Per capire quello che stiamo vivendo, le luci e le ombre del fenomeno, è utile ascoltare Massimiliano Valerii, sociologo e direttore generale del Censis: «Nessuno nega i pregi del lavoro in remoto, però bisogna valutare tutti gli effetti: penalizza le relazioni umane, non permette ai lavoratori di respirare il clima aziendale, che è vitale soprattutto per chi è entrato da poco in un ufficio o in una fabbrica». Uno scenario che si può traslare alla vita sociale ed economica delle nostre città. «Con lo smart working, abbiamo in giro sempre meno lavoratori e city users. Questo, in primo luogo, ha un impatto sulle attività commerciali come bar, ristoranti e supermercati». Che facendo meno affari, chiudono. «Nei centri storici, come stiamo notando a Roma, i flussi di dipendenti e city users vengono sostituiti da quelli turistici, rendendo sempre più caotici, dei suk levantini i cuori delle nostre città. Turisti che invece sono meno attratti dal visitare i centri direzionali verso le periferie. Con il risultato che zone come l’Eur, senza il personale degli uffici, possono diventare quartieri zombie».
GLI EFFETTI
Come detto, i rischi sono economici e sociali. «Senza la presenza degli “autoctoni”, intesi come lavoratori e residenti, sostituiti dai turisti la vita nei quartieri cambia: c’è minore disponibilità di case, spariscono gradualmente i servizi e crescono i prezzi per i consumi. Stiamo riscontrando “un’inflazione occulta”: al posto dei vecchi bar, dei negozi di abbigliamento o degli artigiani come il meccanico nascono attività che guardano ai turisti, con un target e prezzi più alti. Anche fare la spesa al supermercato o al mercato rionale diventa più caro».
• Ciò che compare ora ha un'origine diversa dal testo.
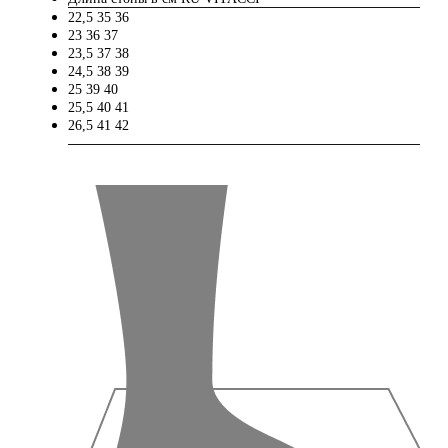
22,5
35
36
23
36
37
23,5
37
38
24,5
38
39
25
39
40
25,5
40
41
26,5
41
42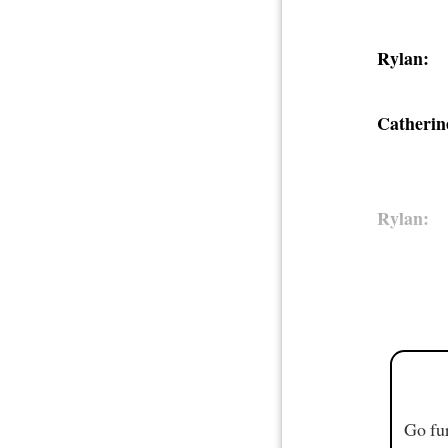
Rylan:
Catherin
Rylan:
Go fur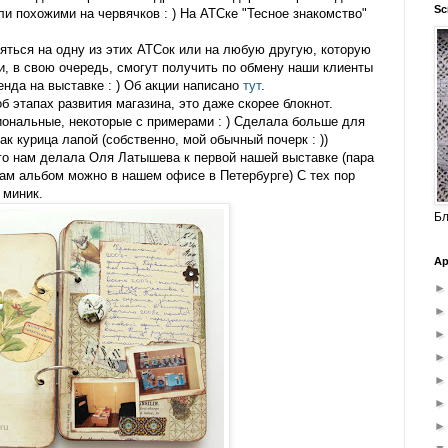
Sc
ли похожими на червячков : ) На АТСке "Тесное знакомство"
яться на одну из этих АТСок или на любую другую, которую
и, в свою очередь, смогут получить по обмену наши клиенты
енда на выставке : ) Об акции написано
тут
.
об этапах развития магазина, это даже скорее блокнот.
иональные, некоторые с примерами : ) Сделала больше для
ак курица лапой (собственно, мой обычный почерк : ))
его нам делала Оля Латышева к первой нашей выставке (пара
сам альбом можно в нашем офисе в Петербурге) С тех пор
 миник.
Бл
Ар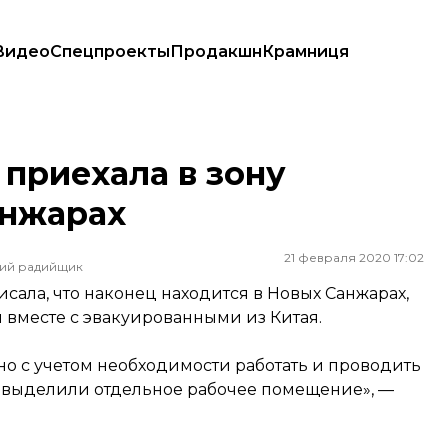
Видео
Спецпроекты
Продакшн
Крамниця
арах
 приехала в зону
анжарах
21 февраля 2020 17:02
ший радийщик
ала, что наконец находится в Новых Санжарах,
вместе с эвакуированными из Китая.
 но с учетом необходимости работать и проводить
е выделили отдельное рабочее помещение», —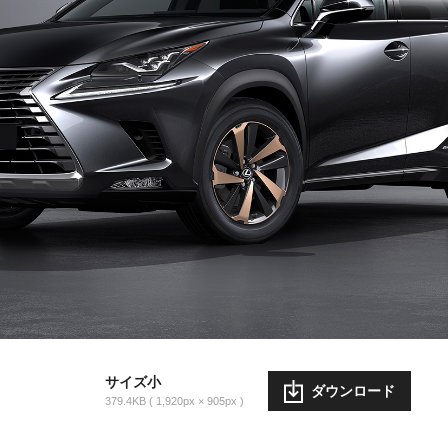
サイズ小
ダウンロード
379.4KB
1,920px × 905px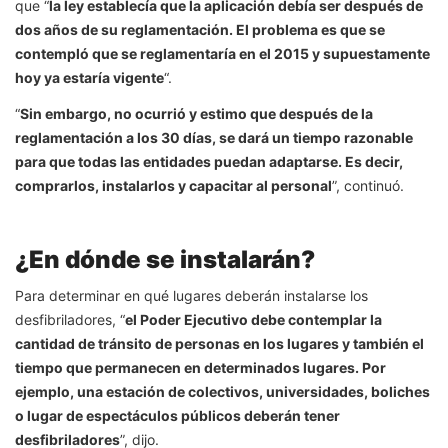
que “
la ley establecía que la aplicación debía ser después de
dos años de su reglamentación. El problema es que se
contempló que se reglamentaría en el 2015 y supuestamente
hoy ya estaría vigente
“.
“
Sin embargo, no ocurrió y estimo que después de la
reglamentación a los 30 días, se dará un tiempo razonable
para que todas las entidades puedan adaptarse. Es decir,
comprarlos, instalarlos y capacitar al personal
”, continuó.
¿En dónde se instalarán?
Para determinar en qué lugares deberán instalarse los
desfibriladores, “
el Poder Ejecutivo debe contemplar la
cantidad de tránsito de personas en los lugares y también el
tiempo que permanecen en determinados lugares. Por
ejemplo, una estación de colectivos, universidades, boliches
o lugar de espectáculos públicos deberán tener
desfibriladores
”, dijo.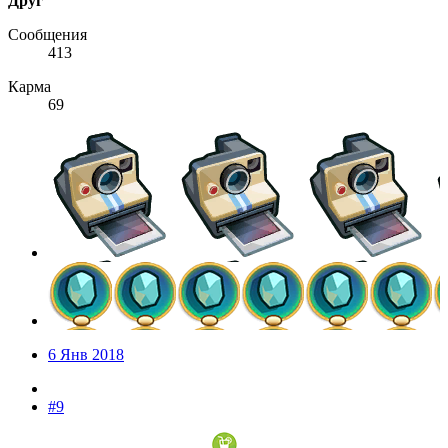
Друг
Сообщения
413
Карма
69
6 Янв 2018
#9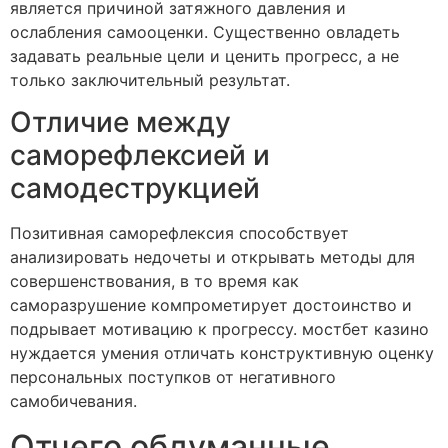
является причиной затяжного давления и
ослабления самооценки. Существенно овладеть
задавать реальные цели и ценить прогресс, а не
только заключительный результат.
Отличие между
саморефлексией и
самодеструкцией
Позитивная саморефлексия способствует
анализировать недочеты и открывать методы для
совершенствования, в то время как
саморазрушение компрометирует достоинство и
подрывает мотивацию к прогрессу. мостбет казино
нуждается умения отличать конструктивную оценку
персональных поступков от негативного
самобичевания.
Отчего обдуманные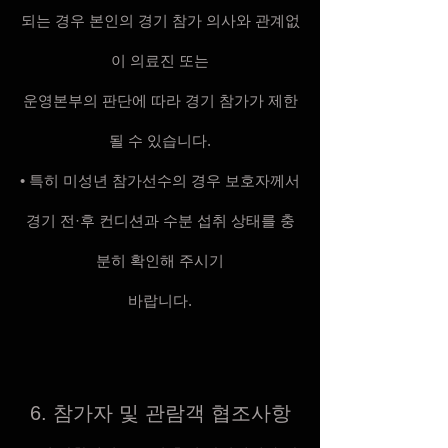
되는 경우 본인의 경기 참가 의사와 관계없
이 의료진 또는
운영본부의 판단에 따라 경기 참가가 제한
될 수 있습니다.
• 특히 미성년 참가선수의 경우 보호자께서
경기 전·후 컨디션과 수분 섭취 상태를 충
분히 확인해 주시기
바랍니다.
6. 참가자 및 관람객 협조사항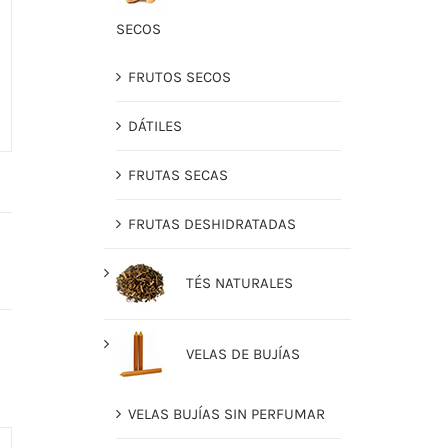
SECOS
FRUTOS SECOS
DÁTILES
FRUTAS SECAS
FRUTAS DESHIDRATADAS
TÉS NATURALES
VELAS DE BUJÍAS
VELAS BUJÍAS SIN PERFUMAR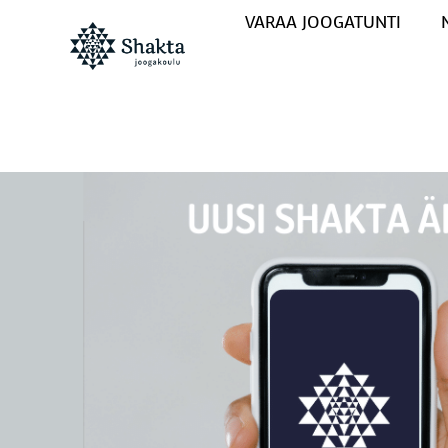
VARAA JOOGATUNTI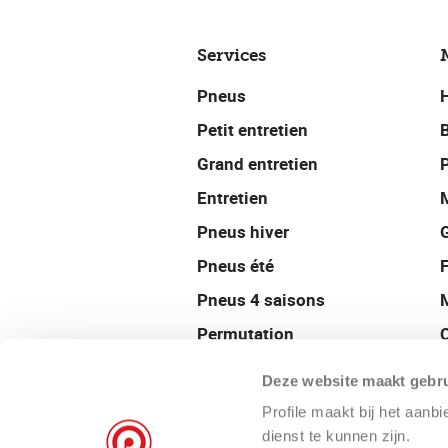
Services
Pneus
Petit entretien
Grand entretien
P
Entretien
Pneus hiver
Pneus été
Pneus 4 saisons
Permutation
Géométrie
Deze website maakt gebru
Équilibrage
Profile maakt bij het aanb
Jantes
dienst te kunnen zijn.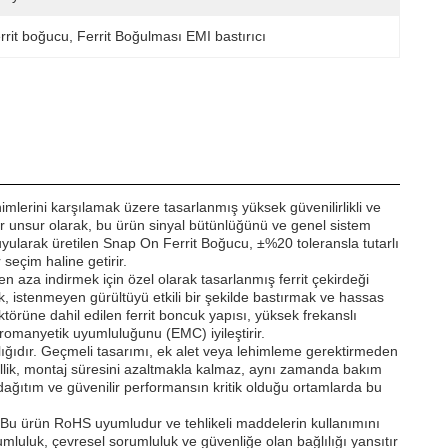
rrit boğucu
, 
Ferrit Boğulması EMI bastırıcı
lerini karşılamak üzere tasarlanmış yüksek güvenilirlikli ve
 bir unsur olarak, bu ürün sinyal bütünlüğünü ve genel sistem
uyularak üretilen Snap On Ferrit Boğucu, ±%20 toleransla tutarlı
 seçim haline getirir.
en aza indirmek için özel olarak tasarlanmış ferrit çekirdeği
 istenmeyen gürültüyü etkili bir şekilde bastırmak ve hassas
ktörüne dahil edilen ferrit boncuk yapısı, yüksek frekanslı
tromanyetik uyumluluğunu (EMC) iyileştirir.
lığıdır. Geçmeli tasarımı, ek alet veya lehimleme gerektirmeden
özellik, montaj süresini azaltmakla kalmaz, aynı zamanda bakım
ı dağıtım ve güvenilir performansın kritik olduğu ortamlarda bu
. Bu ürün RoHS uyumludur ve tehlikeli maddelerin kullanımını
yumluluk, çevresel sorumluluk ve güvenliğe olan bağlılığı yansıtır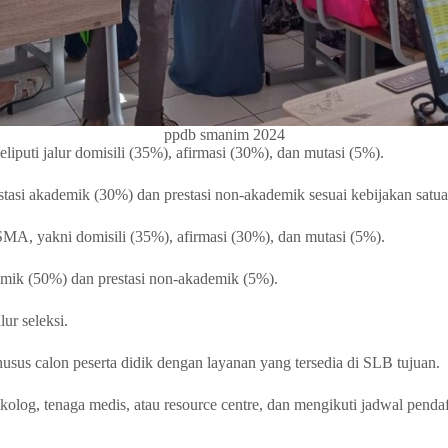
ppdb smanim 2024
puti jalur domisili (35%), afirmasi (30%), dan mutasi (5%).
restasi akademik (30%) dan prestasi non-akademik sesuai kebijakan satu
SMA, yakni domisili (35%), afirmasi (30%), dan mutasi (5%).
demik (50%) dan prestasi non-akademik (5%).
ur seleksi.
sus calon peserta didik dengan layanan yang tersedia di SLB tujuan.
psikolog, tenaga medis, atau resource centre, dan mengikuti jadwal pend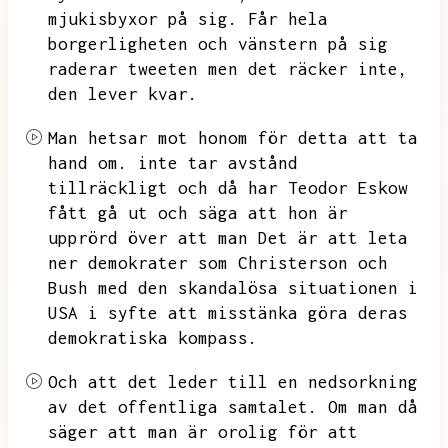
mjukisbyxor på sig.
Får hela
borgerligheten och vänstern på sig
raderar tweeten men det räcker inte,
den lever kvar.
Man hetsar mot honom för detta att ta
hand om.
inte tar avstånd
tillräckligt och då har Teodor Eskow
fått gå ut och säga att hon är
upprörd över att man
Det är att leta
ner demokrater som Christerson och
Bush med den skandalösa situationen i
USA i syfte att misstänka göra deras
demokratiska kompass.
Och att det leder till en nedsorkning
av det offentliga samtalet.
Om man då
säger att man är orolig för att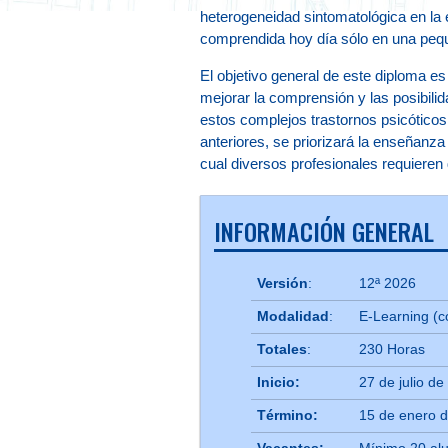
heterogeneidad sintomatológica en la e
comprendida hoy día sólo en una peq
El objetivo general de este diploma e
mejorar la comprensión y las posibili
estos complejos trastornos psicóticos
anteriores, se priorizará la enseñanz
cual diversos profesionales requieren
INFORMACIÓN GENERAL
Versión
:
12ª 2026
Modalidad
:
E-Learning (c
Totales
:
230 Horas
Inicio:
27 de julio d
Término:
15 de enero 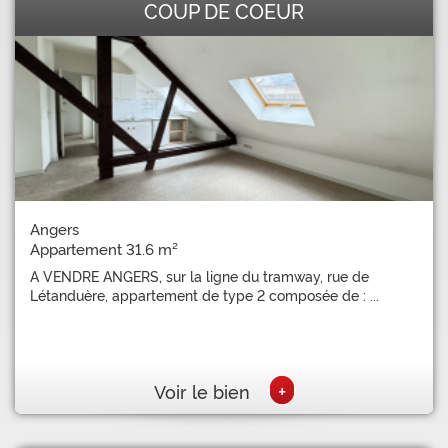
COUP DE COEUR
Angers
Appartement 31.6 m²
A VENDRE ANGERS, sur la ligne du tramway, rue de
Létanduère, appartement de type 2 composée de : ...
+
Voir le bien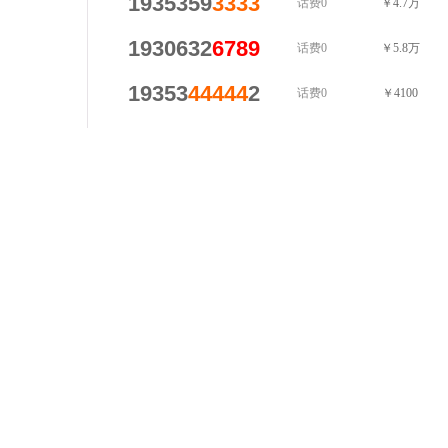
1935359
3333
话费0
￥4.7万
1930632
6789
话费0
￥5.8万
19353
44444
2
话费0
￥4100
19353
44444
0
话费0
￥4600
1935380
5678
话费0
￥1.9万
193539
555
35
话费0
￥1500
1930635
8888
话费0
￥20.9万
1930532
777
8
话费0
￥8800
1930532
555
8
话费0
￥8800
19305320533
话费0
￥6000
Nell’indotto verso i grandi uffici non vanno dimenticati poi i fornitori di beni come la cancelleria o l’elettronica e i manutentori. Andrea Rotondo, presidente di Confartigianato Roma, ricorda che «le restrizioni della pandemia portarono a un crollo generalizzato pari al 40 per cento del fatturato per le principali attività. Un calo completamente recuperato dal post Covid a oggi. La rinnovata applicazione dello smart avrà un effetto direttamente proporzionale sui nostri fatturati: il 15-20 per cento di dipendenti a lavoro da casa si tradurranno in un altrettanto 15-20 per cento di incassi in meno».